* [INSTRUCTIONS FOR THE TASK]:
Reproduce the data below word for word, setting aside any picture it holds.

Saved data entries
......

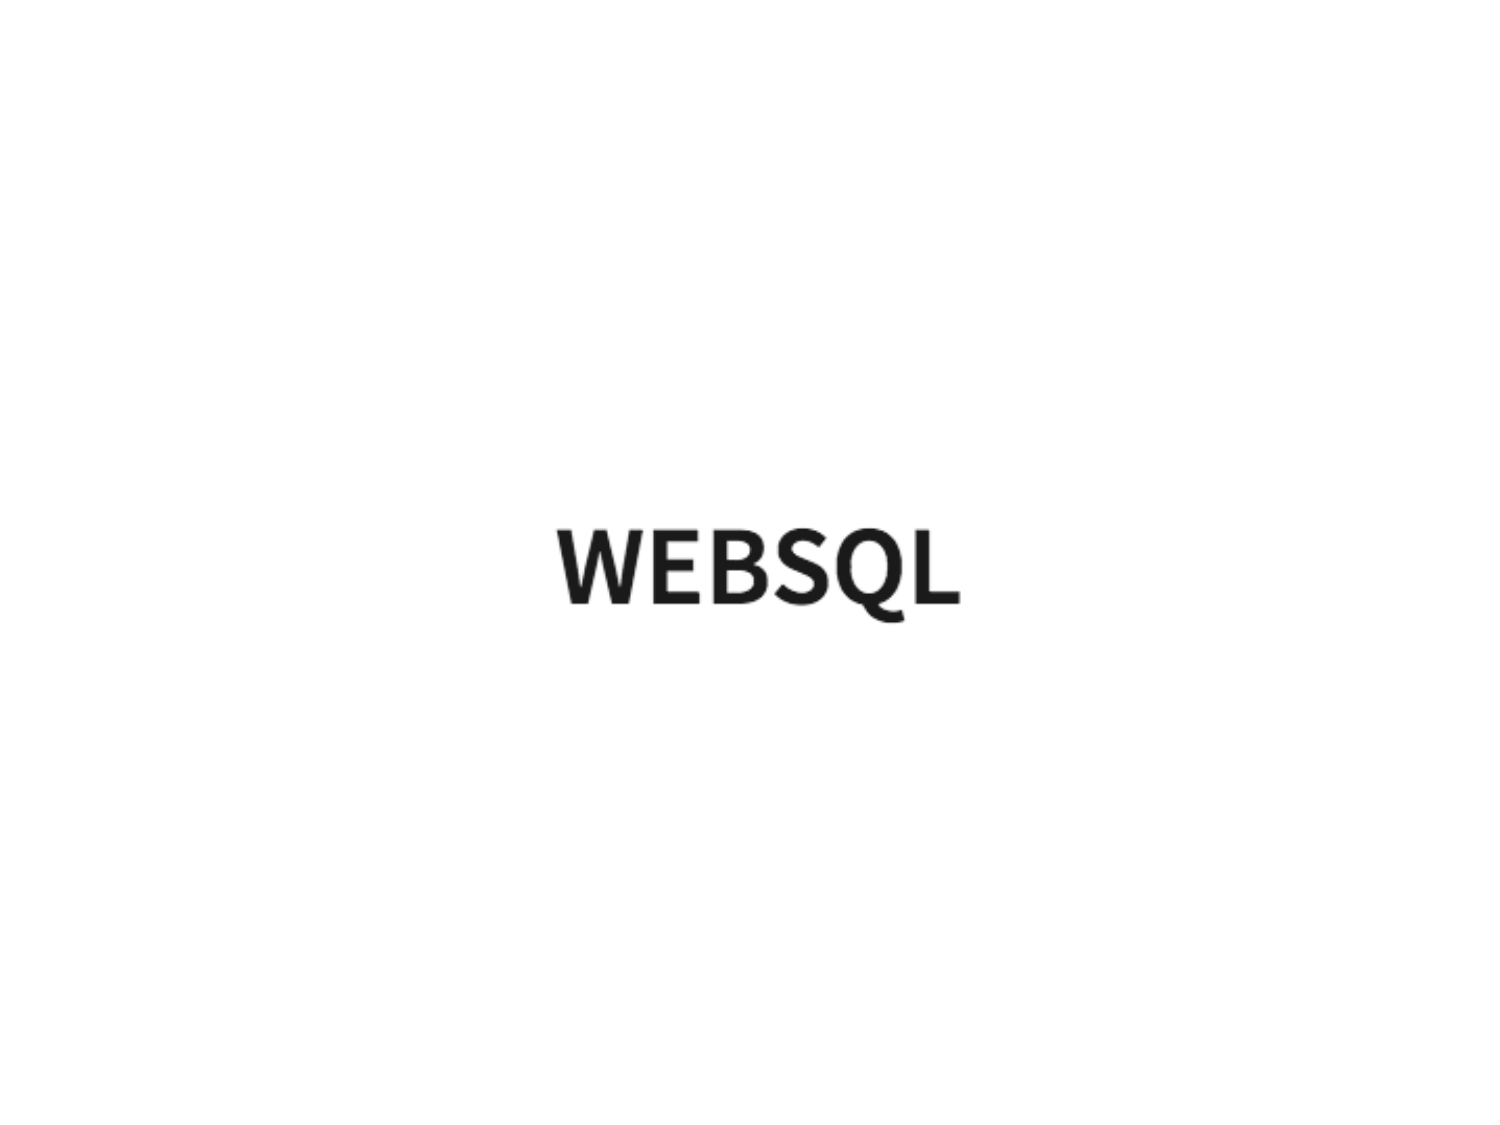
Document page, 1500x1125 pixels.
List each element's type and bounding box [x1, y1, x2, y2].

picture [489, 462, 1009, 663]
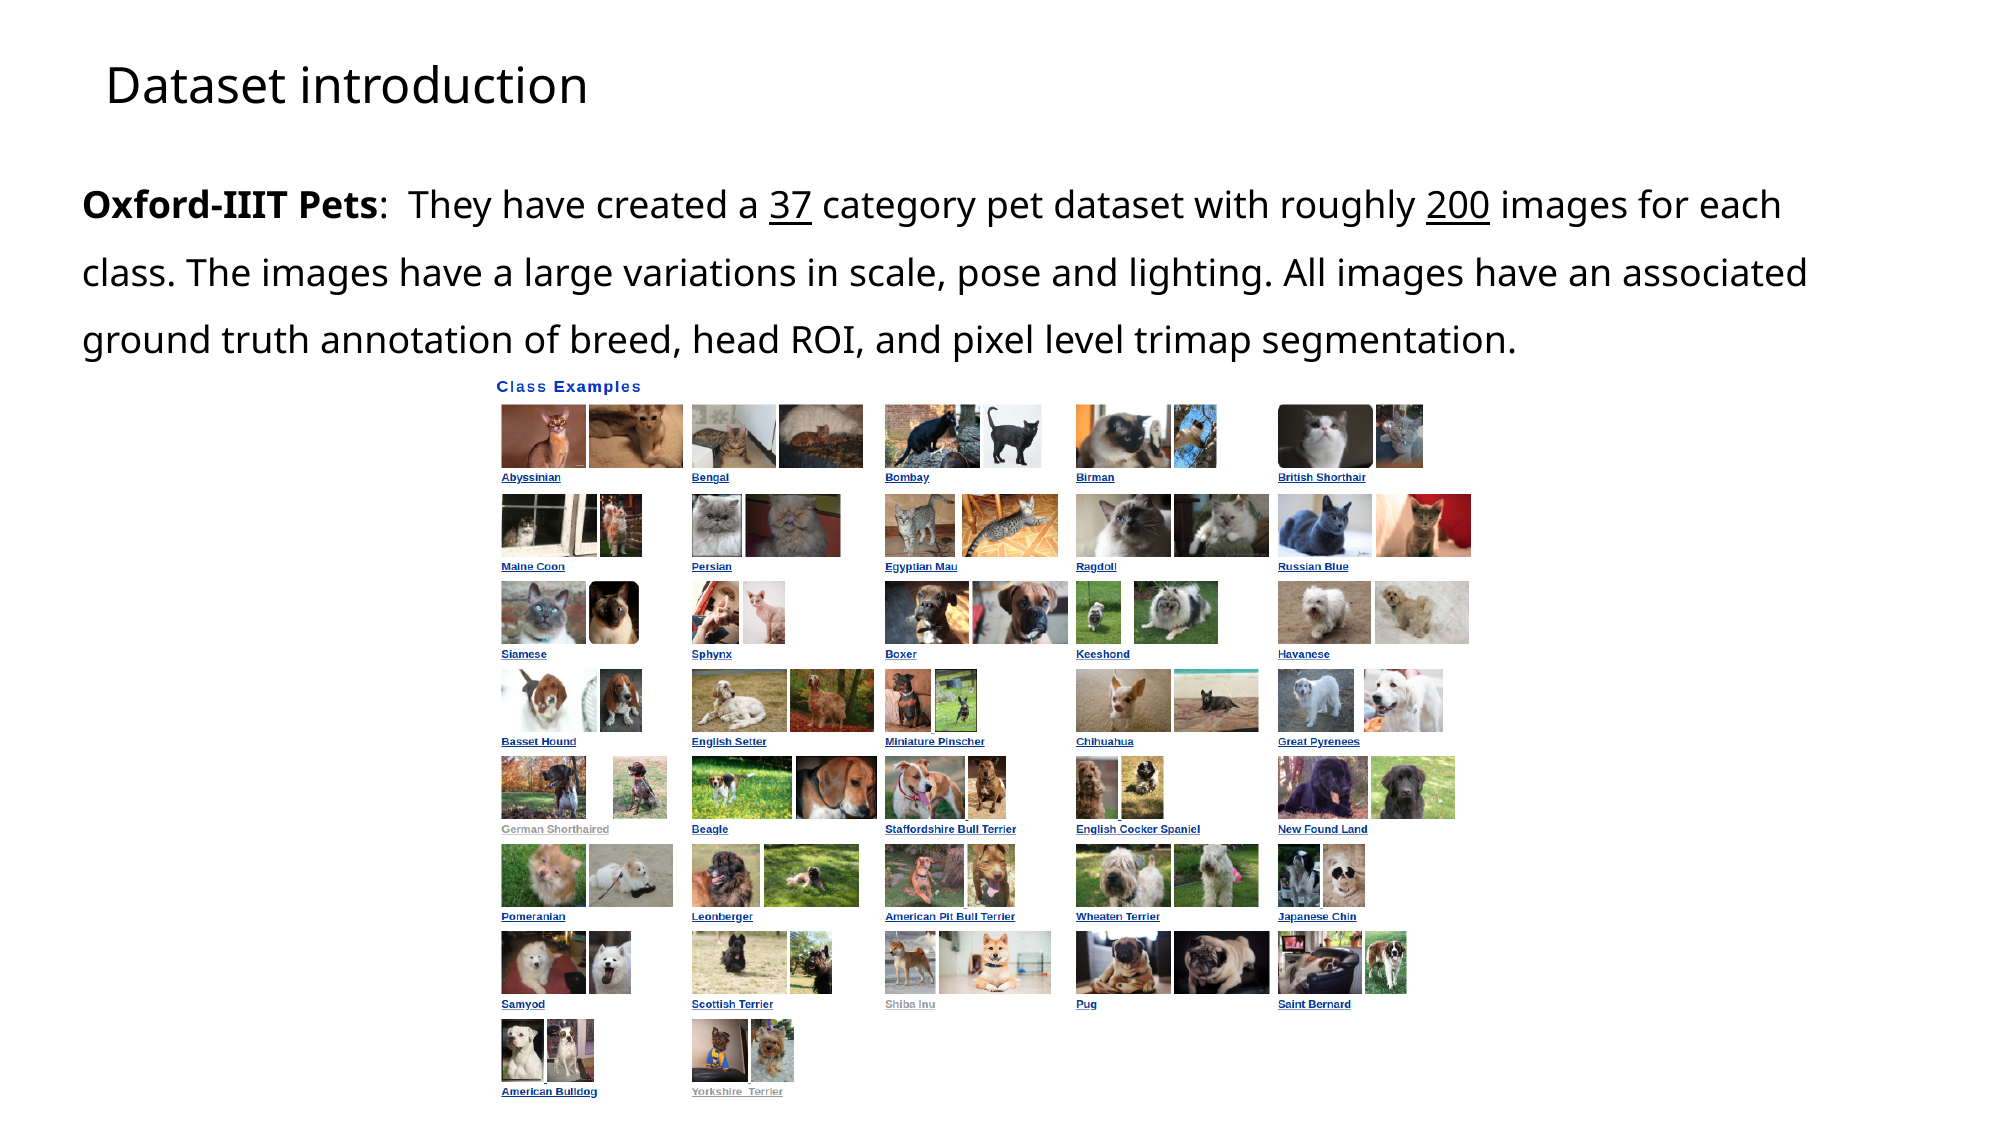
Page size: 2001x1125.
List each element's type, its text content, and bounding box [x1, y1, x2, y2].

......

* [RESPONSE BELOW]:
Document page, 1500x1125 pixels.
List each element's type and bounding box [x1, y1, x2, y2].

picture [489, 462, 1009, 663]
Page size: 2001x1125.
List each element's type, its text content, and bounding box [x1, y1, x2, y2].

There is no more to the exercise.